La sequía en el oeste dura más que la tormenta de arena

Dura más que los tazones de polvo de la década de 1930.
Ha hundido los niveles de agua en los dos embalses más grandes del país a niveles peligrosamente bajos, obligó a los ganaderos a vender su ganado y ayudó a alimentar incendios forestales abrasadores.
Lo peor de todo es que la sequía que azota al oeste de Estados Unidos no va a desaparecer.
Un equipo de expertos de funcionarios federales y estatales, así como agricultores y ganaderos, pasó ayer casi tres horas documentando los daños causados por la sequía, que ahora cubre casi cada centímetro de tierra en siete estados del oeste. La mitad de la población estadounidense vive en regiones áridas.
La conferencia virtual, organizada por NOAA, fue diseñada para llamar la atención sobre el impacto dramático de la sequía y los esfuerzos de la administración Biden para ayudar a las comunidades e industrias afectadas y advertir sobre el cambio climático.
“En Oregón, está ardiendo un incendio forestal del tamaño de Los Ángeles”, dijo el administrador de la NOAA, Rick Spinrad, refiriéndose a los incendios piratas que comenzaron en el sur de Oregón el 6 de julio. El área quemada es en realidad un 20% más grande que la 503 en Los Ángeles. millas cuadradas. «Y esto es solo el comienzo de la temporada de incendios forestales en el oeste».

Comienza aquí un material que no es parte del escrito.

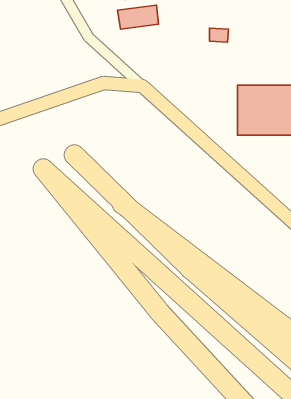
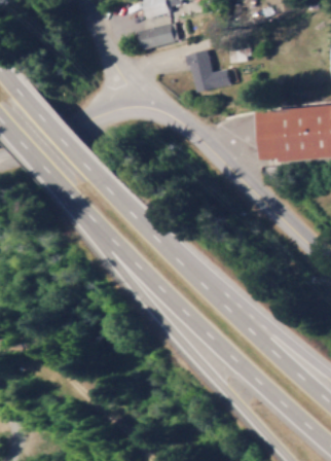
building: none -> [188,48,231,92]

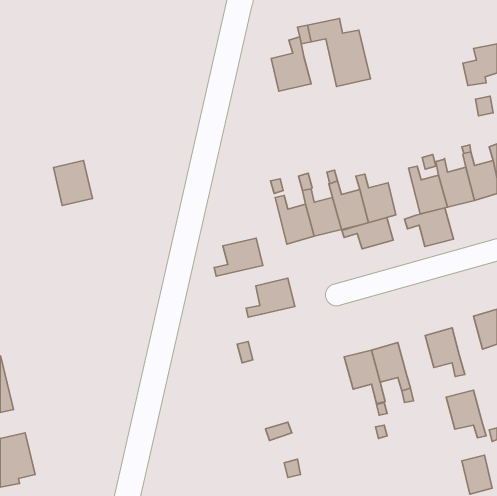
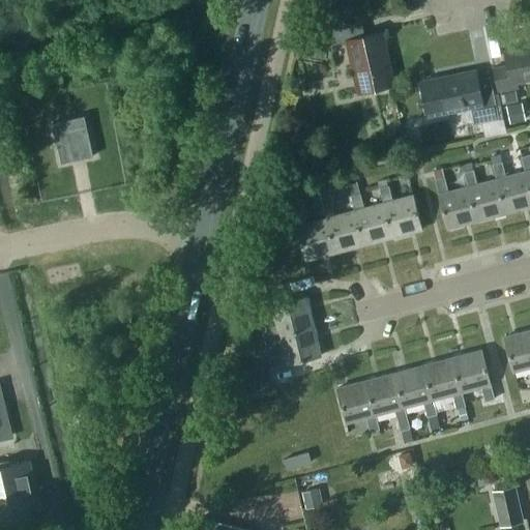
building: [271,37,311,91] -> none
building: none -> [420,71,498,124]
building: [53,161,92,205] -> [52,116,93,164]
building: [405,208,453,247] -> none
building: [342,218,393,249] -> none
building: [214,238,263,276] -> [269,327,321,367]
building: none -> [336,381,379,432]
building: [446,390,486,438] -> [423,358,466,409]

El Centro Nacional Interinstitucional de Bomberos elevó su nivel de preparación a su nivel más alto el 15 de julio, la tercera vez desde 1990 que el centro alcanza un nivel de preparación de 5.
La sequía ha sido especialmente grave para los agricultores y ganaderos occidentales, muchos de los cuales se enfrentan a la escasez de agua, ya que la escasez de forraje ha obligado a los ganaderos a vender su ganado, lo que ha provocado cosechas atrofiadas y rebaños escasos.
Jeff Schafer, propietario de corrales de engorda de Dakota del Norte y presidente de la Asociación de Cría de Animales de Dakota del Norte, habla sobre un paisaje donde los cultivos están «a la altura de la bota en lugar de a la altura de la axila», el pasto «nunca se pone verde» y las vacas «pastan» junio de hierba marrón. «
«Estamos viendo reducciones del 10 al 25 por ciento en la manada», dijo Schafer, y señaló el impacto de una escasez general de alimentos para animales.
«Para los agricultores, la ausencia de agua significa ausencia de cultivos, alimentos y una capacidad muy limitada para cuidar de sus familias», agregó Dan Kaypen, director ejecutivo de Family Farm Alliance.
Si bien la reciente ola de calor ha ayudado a llevar la sequía occidental a su rango actual, las condiciones se han ido acumulando durante más de 20 años debido a temperaturas superiores al promedio y precipitaciones inferiores al promedio. Las condiciones de sequía afectan ahora al 96 por ciento de los siete estados del oeste (Arizona, California, Idaho, Montana, Nevada, Oregón y Washington), la mayor cantidad desde que comenzaron los registros en 2000, el porcentaje más alto.
«A partir del año 2000 o a fines de la década de 1990, hemos visto años de precipitaciones por debajo de lo normal», dijo David Simeral, climatólogo del Instituto de Investigación del Desierto.
Cuando se le pidió que comparara la sequía occidental actual con las tormentas de polvo de la década de 1930 que azotaron partes del oeste y las Grandes Llanuras seguidas, Simeral dijo: «Este es un período seco mucho más largo que esa época. Estamos viendo casi dos años». .»
La sequía ha reducido los ríos y arroyos en el oeste, especialmente el río Colorado, amenazando las centrales eléctricas del sur de California que dependen de la energía hidroeléctrica y el agua.
El lago Mead, el embalse más grande de los Estados Unidos y una fuente de agua para 20 millones de personas en Arizona, California y Nevada, tiene solo el 35 por ciento de su capacidad. Este es el nivel más bajo desde que se llenó el embalse en 1935, dijo Demetri Polyzos del Distrito Metropolitano de Agua del Sur de California.
El sur de California ha dependido del agua almacenada en las regiones del sur en los últimos años para hacer frente a la disminución de las importaciones de agua del río Colorado y el norte de California, dijo Politzos.
«Este año, nos estamos preparando para condiciones secas», dijo Polyzos. «Nos preocupa que el panorama para ambos sistemas de importación sea bastante sombrío».